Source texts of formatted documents
◇ ◇ ◇ ◇
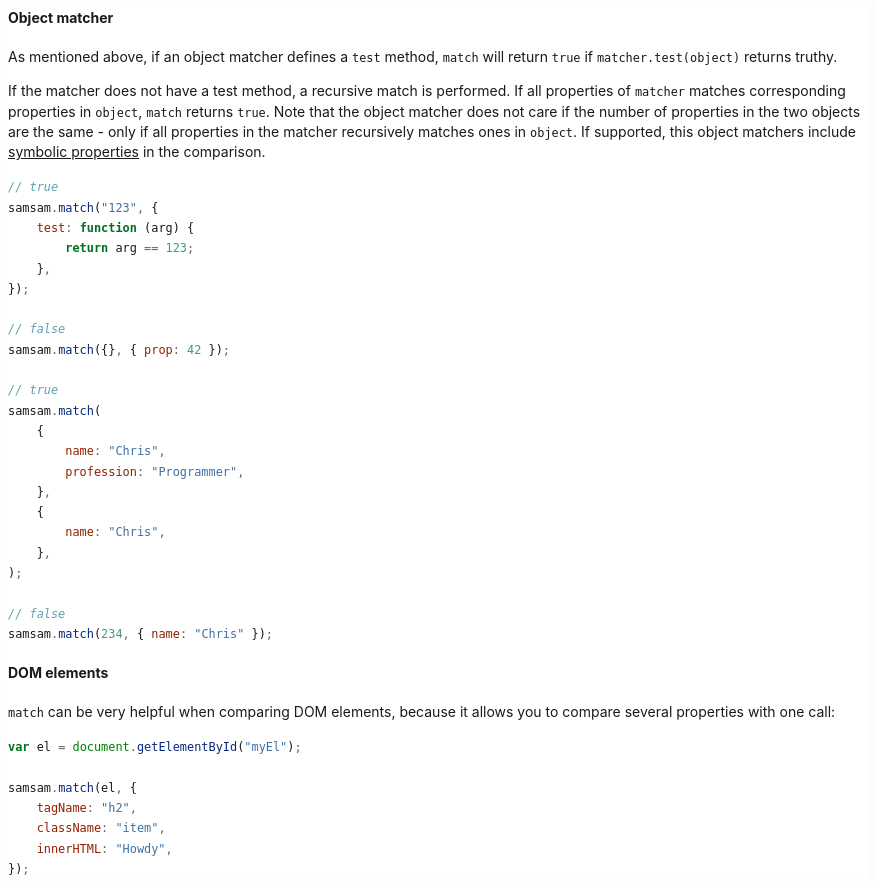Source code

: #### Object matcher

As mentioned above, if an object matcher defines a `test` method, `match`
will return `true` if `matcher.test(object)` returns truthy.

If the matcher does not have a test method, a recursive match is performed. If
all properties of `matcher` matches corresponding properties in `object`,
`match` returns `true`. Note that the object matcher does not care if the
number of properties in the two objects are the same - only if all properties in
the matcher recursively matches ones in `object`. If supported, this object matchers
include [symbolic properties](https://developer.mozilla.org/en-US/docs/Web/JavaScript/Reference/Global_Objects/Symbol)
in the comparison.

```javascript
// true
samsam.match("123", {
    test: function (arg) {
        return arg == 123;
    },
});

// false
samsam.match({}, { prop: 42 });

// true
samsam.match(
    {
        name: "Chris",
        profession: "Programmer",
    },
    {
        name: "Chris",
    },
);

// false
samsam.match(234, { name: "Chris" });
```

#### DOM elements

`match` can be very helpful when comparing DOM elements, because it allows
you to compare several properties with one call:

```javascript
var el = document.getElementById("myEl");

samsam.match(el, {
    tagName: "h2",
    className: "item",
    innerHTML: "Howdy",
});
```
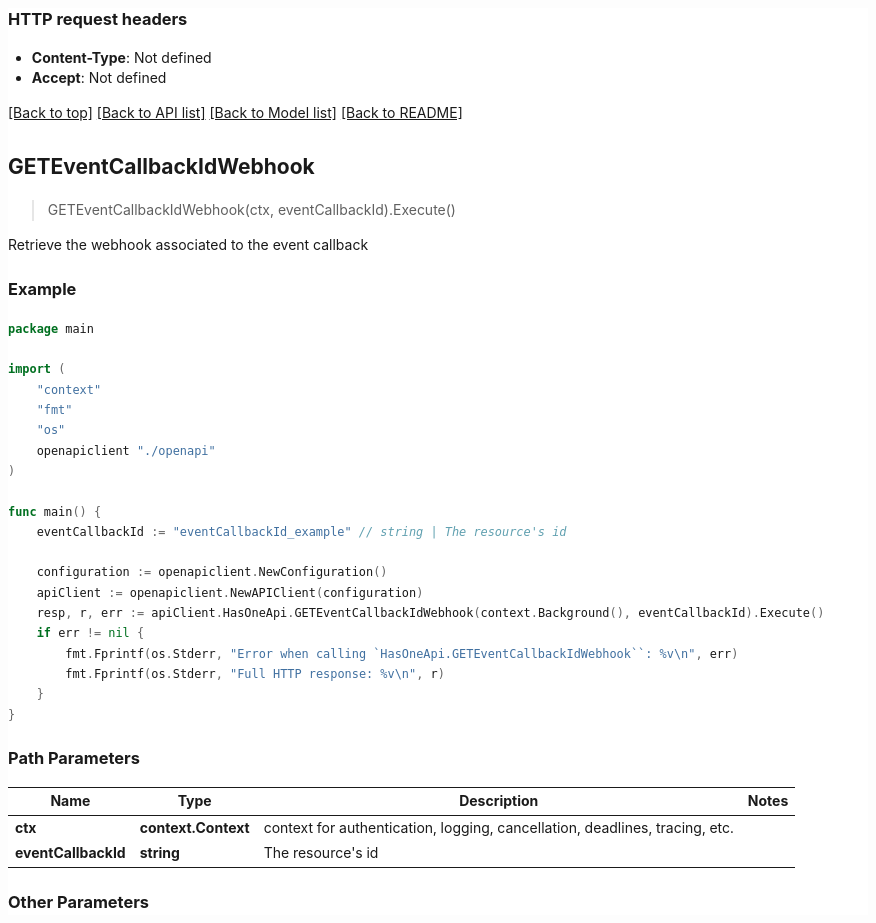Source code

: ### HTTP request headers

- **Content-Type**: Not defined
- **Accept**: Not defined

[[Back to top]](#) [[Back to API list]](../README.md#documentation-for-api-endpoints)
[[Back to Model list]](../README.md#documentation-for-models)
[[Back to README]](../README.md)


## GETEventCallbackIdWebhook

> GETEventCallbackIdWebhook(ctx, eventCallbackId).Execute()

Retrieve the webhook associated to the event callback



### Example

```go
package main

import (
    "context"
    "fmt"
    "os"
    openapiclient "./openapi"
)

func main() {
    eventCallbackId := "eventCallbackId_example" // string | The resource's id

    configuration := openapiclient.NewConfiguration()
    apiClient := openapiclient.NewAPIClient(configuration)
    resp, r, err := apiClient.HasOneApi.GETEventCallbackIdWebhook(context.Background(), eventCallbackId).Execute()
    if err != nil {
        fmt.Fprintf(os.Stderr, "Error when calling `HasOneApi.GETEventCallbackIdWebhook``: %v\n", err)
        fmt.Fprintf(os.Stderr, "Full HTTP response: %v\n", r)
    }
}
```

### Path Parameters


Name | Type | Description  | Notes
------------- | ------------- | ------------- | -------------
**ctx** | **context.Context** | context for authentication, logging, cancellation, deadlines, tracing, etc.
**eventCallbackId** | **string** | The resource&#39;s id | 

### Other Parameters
◇ ◇ ◇ ◇
EXERCISE PROMPT: Return all of the lines above without alteration, minus the pictures.

ANSWER AREA:
Source code

: #### Object matcher

As mentioned above, if an object matcher defines a `test` method, `match`
will return `true` if `matcher.test(object)` returns truthy.

If the matcher does not have a test method, a recursive match is performed. If
all properties of `matcher` matches corresponding properties in `object`,
`match` returns `true`. Note that the object matcher does not care if the
number of properties in the two objects are the same - only if all properties in
the matcher recursively matches ones in `object`. If supported, this object matchers
include [symbolic properties](https://developer.mozilla.org/en-US/docs/Web/JavaScript/Reference/Global_Objects/Symbol)
in the comparison.

```javascript
// true
samsam.match("123", {
    test: function (arg) {
        return arg == 123;
    },
});

// false
samsam.match({}, { prop: 42 });

// true
samsam.match(
    {
        name: "Chris",
        profession: "Programmer",
    },
    {
        name: "Chris",
    },
);

// false
samsam.match(234, { name: "Chris" });
```

#### DOM elements

`match` can be very helpful when comparing DOM elements, because it allows
you to compare several properties with one call:

```javascript
var el = document.getElementById("myEl");

samsam.match(el, {
    tagName: "h2",
    className: "item",
    innerHTML: "Howdy",
});
```
Source code

: ### HTTP request headers

- **Content-Type**: Not defined
- **Accept**: Not defined

[[Back to top]](#) [[Back to API list]](../README.md#documentation-for-api-endpoints)
[[Back to Model list]](../README.md#documentation-for-models)
[[Back to README]](../README.md)


## GETEventCallbackIdWebhook

> GETEventCallbackIdWebhook(ctx, eventCallbackId).Execute()

Retrieve the webhook associated to the event callback



### Example

```go
package main

import (
    "context"
    "fmt"
    "os"
    openapiclient "./openapi"
)

func main() {
    eventCallbackId := "eventCallbackId_example" // string | The resource's id

    configuration := openapiclient.NewConfiguration()
    apiClient := openapiclient.NewAPIClient(configuration)
    resp, r, err := apiClient.HasOneApi.GETEventCallbackIdWebhook(context.Background(), eventCallbackId).Execute()
    if err != nil {
        fmt.Fprintf(os.Stderr, "Error when calling `HasOneApi.GETEventCallbackIdWebhook``: %v\n", err)
        fmt.Fprintf(os.Stderr, "Full HTTP response: %v\n", r)
    }
}
```

### Path Parameters


Name | Type | Description  | Notes
------------- | ------------- | ------------- | -------------
**ctx** | **context.Context** | context for authentication, logging, cancellation, deadlines, tracing, etc.
**eventCallbackId** | **string** | The resource&#39;s id | 

### Other Parameters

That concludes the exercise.